Lay out the stretch from the start of the records through the line that contains "returns 7,14" as a two-column CSV with the columns call and time. Give one row per record, with its text and its answer each in a single quoted field and line breaks replaced by spaces.
---
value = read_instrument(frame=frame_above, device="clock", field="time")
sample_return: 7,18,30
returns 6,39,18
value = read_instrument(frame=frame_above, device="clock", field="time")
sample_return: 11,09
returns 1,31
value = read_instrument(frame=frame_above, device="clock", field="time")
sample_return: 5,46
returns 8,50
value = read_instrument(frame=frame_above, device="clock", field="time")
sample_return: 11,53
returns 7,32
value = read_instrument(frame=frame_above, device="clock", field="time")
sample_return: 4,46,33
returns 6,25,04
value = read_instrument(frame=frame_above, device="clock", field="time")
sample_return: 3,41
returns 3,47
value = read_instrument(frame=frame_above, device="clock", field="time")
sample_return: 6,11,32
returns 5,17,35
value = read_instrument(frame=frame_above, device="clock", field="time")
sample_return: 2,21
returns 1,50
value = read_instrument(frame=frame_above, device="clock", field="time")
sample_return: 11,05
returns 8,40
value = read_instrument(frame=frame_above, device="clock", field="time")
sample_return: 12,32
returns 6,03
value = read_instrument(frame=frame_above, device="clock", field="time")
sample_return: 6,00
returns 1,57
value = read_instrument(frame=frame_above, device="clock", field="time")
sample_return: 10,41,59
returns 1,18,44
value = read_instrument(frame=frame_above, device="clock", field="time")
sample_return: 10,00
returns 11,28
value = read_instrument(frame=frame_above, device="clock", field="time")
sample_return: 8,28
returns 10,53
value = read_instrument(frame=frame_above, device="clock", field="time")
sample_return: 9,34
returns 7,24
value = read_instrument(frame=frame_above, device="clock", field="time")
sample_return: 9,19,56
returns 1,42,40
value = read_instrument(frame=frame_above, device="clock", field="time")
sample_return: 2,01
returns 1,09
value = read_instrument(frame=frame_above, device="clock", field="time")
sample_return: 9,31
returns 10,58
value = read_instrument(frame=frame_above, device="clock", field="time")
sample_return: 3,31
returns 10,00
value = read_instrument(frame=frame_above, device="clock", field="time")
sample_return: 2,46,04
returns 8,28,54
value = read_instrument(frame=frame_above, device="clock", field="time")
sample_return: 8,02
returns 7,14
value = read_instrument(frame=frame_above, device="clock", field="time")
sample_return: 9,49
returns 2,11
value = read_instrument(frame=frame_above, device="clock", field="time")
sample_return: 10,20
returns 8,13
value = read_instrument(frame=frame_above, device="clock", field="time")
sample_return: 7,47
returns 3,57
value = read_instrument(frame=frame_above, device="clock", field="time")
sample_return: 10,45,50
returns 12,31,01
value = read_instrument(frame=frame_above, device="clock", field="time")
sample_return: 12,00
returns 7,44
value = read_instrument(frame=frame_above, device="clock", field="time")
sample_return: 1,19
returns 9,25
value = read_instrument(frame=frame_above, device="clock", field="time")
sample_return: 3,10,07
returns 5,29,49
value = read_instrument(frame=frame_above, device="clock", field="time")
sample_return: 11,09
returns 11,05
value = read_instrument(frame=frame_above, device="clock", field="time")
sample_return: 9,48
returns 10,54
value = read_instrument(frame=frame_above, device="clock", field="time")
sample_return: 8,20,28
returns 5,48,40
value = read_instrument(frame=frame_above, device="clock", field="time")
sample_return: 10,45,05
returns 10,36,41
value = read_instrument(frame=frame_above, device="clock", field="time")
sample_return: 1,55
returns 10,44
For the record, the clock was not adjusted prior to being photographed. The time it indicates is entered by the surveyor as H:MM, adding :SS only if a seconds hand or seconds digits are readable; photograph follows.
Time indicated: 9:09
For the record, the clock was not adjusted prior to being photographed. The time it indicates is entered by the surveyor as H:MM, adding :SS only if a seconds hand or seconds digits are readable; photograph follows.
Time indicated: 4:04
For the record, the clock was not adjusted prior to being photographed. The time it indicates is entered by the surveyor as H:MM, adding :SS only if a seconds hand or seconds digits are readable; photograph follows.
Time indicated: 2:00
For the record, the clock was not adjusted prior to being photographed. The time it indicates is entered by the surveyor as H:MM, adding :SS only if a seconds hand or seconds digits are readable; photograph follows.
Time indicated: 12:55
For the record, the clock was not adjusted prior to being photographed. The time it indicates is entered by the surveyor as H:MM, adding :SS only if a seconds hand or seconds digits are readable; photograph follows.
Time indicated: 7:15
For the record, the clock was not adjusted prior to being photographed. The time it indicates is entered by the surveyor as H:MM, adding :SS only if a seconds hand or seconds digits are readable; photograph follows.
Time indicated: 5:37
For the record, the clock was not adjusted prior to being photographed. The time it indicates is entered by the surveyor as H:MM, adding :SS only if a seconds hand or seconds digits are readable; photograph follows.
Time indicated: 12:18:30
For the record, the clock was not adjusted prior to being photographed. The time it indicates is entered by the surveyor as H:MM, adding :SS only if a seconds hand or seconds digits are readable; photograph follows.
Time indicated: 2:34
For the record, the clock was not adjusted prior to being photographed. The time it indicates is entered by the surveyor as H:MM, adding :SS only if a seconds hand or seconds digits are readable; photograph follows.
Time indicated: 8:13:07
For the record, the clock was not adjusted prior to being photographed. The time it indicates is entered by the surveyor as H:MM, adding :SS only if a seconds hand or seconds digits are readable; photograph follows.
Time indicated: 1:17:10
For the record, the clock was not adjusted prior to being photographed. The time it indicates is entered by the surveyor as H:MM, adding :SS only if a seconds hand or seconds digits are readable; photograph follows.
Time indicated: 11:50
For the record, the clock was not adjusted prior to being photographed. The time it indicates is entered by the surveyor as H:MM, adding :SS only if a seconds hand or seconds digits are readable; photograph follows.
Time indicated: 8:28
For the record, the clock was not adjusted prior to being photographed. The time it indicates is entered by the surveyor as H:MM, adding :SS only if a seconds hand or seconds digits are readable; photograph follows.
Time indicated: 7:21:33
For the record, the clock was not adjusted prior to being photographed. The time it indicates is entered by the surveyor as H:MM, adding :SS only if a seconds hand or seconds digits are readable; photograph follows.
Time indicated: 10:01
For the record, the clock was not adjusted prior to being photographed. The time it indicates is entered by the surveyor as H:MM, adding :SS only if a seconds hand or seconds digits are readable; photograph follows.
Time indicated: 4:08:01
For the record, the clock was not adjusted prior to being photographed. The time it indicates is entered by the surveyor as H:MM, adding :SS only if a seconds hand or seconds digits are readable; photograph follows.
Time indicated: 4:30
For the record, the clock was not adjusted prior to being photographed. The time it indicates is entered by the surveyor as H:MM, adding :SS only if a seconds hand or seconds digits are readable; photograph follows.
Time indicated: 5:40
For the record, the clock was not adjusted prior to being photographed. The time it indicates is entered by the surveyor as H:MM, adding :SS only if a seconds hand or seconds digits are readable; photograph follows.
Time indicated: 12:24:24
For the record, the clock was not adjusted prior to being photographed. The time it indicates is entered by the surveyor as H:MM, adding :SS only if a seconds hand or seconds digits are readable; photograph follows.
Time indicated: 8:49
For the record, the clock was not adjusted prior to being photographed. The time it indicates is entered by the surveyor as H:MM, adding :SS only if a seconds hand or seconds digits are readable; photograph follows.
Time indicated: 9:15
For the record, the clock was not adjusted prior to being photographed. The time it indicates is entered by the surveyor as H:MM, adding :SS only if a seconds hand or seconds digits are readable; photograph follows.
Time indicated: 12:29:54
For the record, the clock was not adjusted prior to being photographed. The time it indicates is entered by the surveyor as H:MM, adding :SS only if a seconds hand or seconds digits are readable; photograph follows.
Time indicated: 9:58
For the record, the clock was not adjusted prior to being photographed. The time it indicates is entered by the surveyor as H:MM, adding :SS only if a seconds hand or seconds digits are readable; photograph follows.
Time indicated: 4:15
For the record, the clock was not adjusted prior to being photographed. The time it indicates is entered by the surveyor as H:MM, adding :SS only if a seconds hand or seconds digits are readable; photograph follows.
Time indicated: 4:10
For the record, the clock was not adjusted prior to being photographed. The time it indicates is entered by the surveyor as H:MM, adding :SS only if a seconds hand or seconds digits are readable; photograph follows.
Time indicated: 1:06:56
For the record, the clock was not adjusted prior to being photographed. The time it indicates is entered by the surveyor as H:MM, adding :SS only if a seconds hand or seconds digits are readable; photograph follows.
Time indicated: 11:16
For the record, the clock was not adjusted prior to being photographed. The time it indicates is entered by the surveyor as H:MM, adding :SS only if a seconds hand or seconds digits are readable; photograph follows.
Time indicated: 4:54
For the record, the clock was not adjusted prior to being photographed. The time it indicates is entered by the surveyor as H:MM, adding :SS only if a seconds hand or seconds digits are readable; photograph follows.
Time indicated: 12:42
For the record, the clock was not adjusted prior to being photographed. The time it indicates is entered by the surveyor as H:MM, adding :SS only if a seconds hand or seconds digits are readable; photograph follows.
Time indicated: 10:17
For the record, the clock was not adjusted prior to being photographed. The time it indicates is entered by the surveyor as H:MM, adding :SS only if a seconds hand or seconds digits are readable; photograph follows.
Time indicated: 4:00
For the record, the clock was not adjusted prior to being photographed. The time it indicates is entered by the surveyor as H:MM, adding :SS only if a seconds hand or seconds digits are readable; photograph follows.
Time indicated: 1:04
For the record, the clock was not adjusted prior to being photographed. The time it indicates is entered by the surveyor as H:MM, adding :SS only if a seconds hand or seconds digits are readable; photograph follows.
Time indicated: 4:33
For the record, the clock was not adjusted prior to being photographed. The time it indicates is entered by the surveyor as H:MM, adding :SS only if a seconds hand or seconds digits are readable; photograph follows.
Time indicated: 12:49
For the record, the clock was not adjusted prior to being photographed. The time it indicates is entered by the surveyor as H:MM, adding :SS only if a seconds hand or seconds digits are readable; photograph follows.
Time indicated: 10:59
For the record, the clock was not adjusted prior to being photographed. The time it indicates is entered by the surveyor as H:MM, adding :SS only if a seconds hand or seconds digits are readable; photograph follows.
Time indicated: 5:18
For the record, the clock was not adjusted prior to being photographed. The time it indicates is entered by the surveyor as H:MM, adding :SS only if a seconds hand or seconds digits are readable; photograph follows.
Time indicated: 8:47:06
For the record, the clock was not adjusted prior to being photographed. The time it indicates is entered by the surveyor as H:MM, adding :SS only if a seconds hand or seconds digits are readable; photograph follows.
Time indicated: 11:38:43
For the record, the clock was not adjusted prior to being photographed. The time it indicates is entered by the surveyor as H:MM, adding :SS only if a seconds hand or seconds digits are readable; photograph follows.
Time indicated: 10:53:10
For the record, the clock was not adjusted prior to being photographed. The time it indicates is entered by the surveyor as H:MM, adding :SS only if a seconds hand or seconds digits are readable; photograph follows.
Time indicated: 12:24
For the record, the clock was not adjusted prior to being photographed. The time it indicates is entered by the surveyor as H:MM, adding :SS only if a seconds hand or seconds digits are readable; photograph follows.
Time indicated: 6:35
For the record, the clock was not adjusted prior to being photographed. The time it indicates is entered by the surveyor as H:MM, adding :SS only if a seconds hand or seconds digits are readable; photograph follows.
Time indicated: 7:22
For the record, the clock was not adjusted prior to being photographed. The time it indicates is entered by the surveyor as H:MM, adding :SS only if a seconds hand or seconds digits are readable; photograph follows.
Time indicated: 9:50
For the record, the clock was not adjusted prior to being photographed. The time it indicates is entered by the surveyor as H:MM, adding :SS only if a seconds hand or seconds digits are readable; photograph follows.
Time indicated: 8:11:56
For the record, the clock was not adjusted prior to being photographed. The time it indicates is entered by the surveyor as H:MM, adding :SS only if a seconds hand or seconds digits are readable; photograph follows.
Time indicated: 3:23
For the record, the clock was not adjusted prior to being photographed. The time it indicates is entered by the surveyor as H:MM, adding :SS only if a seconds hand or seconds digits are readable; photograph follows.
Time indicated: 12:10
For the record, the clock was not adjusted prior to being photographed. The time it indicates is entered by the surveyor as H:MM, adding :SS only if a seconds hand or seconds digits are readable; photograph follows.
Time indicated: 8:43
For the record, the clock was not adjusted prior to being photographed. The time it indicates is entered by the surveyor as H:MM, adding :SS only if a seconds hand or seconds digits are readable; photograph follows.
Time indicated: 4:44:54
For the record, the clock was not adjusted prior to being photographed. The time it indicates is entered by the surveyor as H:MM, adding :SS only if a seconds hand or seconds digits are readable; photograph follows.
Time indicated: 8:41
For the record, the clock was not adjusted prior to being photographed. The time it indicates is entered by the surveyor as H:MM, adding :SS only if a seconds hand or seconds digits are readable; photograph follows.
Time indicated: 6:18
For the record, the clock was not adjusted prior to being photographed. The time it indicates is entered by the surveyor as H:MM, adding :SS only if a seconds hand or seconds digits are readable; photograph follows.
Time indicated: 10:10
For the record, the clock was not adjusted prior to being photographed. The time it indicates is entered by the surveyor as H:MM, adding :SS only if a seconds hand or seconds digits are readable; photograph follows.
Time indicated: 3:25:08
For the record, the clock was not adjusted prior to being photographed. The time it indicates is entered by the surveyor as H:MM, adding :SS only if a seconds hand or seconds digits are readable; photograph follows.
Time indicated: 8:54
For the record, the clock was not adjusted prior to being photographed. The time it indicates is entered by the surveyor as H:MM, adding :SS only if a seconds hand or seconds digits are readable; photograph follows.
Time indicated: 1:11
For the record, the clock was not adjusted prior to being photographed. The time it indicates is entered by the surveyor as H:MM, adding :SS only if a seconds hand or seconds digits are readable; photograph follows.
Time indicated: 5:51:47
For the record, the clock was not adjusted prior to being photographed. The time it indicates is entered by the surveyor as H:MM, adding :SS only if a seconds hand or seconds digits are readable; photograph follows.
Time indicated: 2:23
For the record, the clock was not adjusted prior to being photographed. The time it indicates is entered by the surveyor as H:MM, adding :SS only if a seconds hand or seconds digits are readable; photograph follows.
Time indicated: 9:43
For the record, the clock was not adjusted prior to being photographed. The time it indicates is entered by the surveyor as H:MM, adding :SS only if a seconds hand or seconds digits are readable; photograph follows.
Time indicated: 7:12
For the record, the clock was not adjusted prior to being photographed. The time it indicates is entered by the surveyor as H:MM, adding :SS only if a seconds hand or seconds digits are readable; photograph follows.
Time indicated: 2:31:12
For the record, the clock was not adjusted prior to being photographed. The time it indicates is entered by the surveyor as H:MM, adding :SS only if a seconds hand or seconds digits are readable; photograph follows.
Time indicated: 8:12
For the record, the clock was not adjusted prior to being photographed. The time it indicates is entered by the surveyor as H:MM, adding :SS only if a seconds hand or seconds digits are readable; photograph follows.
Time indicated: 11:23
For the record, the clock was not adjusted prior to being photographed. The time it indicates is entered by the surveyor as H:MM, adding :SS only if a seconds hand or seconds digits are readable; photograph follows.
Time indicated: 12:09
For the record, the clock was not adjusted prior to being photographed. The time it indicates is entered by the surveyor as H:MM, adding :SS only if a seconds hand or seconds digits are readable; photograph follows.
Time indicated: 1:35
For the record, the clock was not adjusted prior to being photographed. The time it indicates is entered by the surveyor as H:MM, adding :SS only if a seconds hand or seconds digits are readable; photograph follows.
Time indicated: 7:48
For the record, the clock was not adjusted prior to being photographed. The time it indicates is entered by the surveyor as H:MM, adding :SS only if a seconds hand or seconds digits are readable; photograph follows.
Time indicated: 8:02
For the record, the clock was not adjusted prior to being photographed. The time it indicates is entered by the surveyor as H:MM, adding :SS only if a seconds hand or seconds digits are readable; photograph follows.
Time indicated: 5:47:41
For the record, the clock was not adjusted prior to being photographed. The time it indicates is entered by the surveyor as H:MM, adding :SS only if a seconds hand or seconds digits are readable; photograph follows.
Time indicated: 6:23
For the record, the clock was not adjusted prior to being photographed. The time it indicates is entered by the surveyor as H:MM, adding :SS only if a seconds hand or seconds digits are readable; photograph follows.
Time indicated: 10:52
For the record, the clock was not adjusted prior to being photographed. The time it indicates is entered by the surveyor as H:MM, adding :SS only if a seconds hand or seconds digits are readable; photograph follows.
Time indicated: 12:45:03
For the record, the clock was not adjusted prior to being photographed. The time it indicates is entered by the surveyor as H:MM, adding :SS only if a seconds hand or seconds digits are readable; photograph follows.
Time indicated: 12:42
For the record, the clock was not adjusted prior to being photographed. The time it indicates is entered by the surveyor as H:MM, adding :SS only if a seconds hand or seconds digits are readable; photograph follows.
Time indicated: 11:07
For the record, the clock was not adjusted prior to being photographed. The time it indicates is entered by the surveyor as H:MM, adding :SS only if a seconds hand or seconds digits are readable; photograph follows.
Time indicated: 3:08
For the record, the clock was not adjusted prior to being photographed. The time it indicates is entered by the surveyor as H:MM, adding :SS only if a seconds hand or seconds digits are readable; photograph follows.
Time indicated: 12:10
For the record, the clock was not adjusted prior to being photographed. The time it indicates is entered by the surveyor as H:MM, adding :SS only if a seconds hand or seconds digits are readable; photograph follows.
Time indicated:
---
*Exercise solution:*
call,time
"value = read_instrument(frame=frame_above, device=""clock"", field=""time"") sample_return: 7,18,30 returns","6,39,18"
"value = read_instrument(frame=frame_above, device=""clock"", field=""time"") sample_return: 11,09 returns","1,31"
"value = read_instrument(frame=frame_above, device=""clock"", field=""time"") sample_return: 5,46 returns","8,50"
"value = read_instrument(frame=frame_above, device=""clock"", field=""time"") sample_return: 11,53 returns","7,32"
"value = read_instrument(frame=frame_above, device=""clock"", field=""time"") sample_return: 4,46,33 returns","6,25,04"
"value = read_instrument(frame=frame_above, device=""clock"", field=""time"") sample_return: 3,41 returns","3,47"
"value = read_instrument(frame=frame_above, device=""clock"", field=""time"") sample_return: 6,11,32 returns","5,17,35"
"value = read_instrument(frame=frame_above, device=""clock"", field=""time"") sample_return: 2,21 returns","1,50"
"value = read_instrument(frame=frame_above, device=""clock"", field=""time"") sample_return: 11,05 returns","8,40"
"value = read_instrument(frame=frame_above, device=""clock"", field=""time"") sample_return: 12,32 returns","6,03"
"value = read_instrument(frame=frame_above, device=""clock"", field=""time"") sample_return: 6,00 returns","1,57"
"value = read_instrument(frame=frame_above, device=""clock"", field=""time"") sample_return: 10,41,59 returns","1,18,44"
"value = read_instrument(frame=frame_above, device=""clock"", field=""time"") sample_return: 10,00 returns","11,28"
"value = read_instrument(frame=frame_above, device=""clock"", field=""time"") sample_return: 8,28 returns","10,53"
"value = read_instrument(frame=frame_above, device=""clock"", field=""time"") sample_return: 9,34 returns","7,24"
"value = read_instrument(frame=frame_above, device=""clock"", field=""time"") sample_return: 9,19,56 returns","1,42,40"
"value = read_instrument(frame=frame_above, device=""clock"", field=""time"") sample_return: 2,01 returns","1,09"
"value = read_instrument(frame=frame_above, device=""clock"", field=""time"") sample_return: 9,31 returns","10,58"
"value = read_instrument(frame=frame_above, device=""clock"", field=""time"") sample_return: 3,31 returns","10,00"
"value = read_instrument(frame=frame_above, device=""clock"", field=""time"") sample_return: 2,46,04 returns","8,28,54"
"value = read_instrument(frame=frame_above, device=""clock"", field=""time"") sample_return: 8,02 returns","7,14"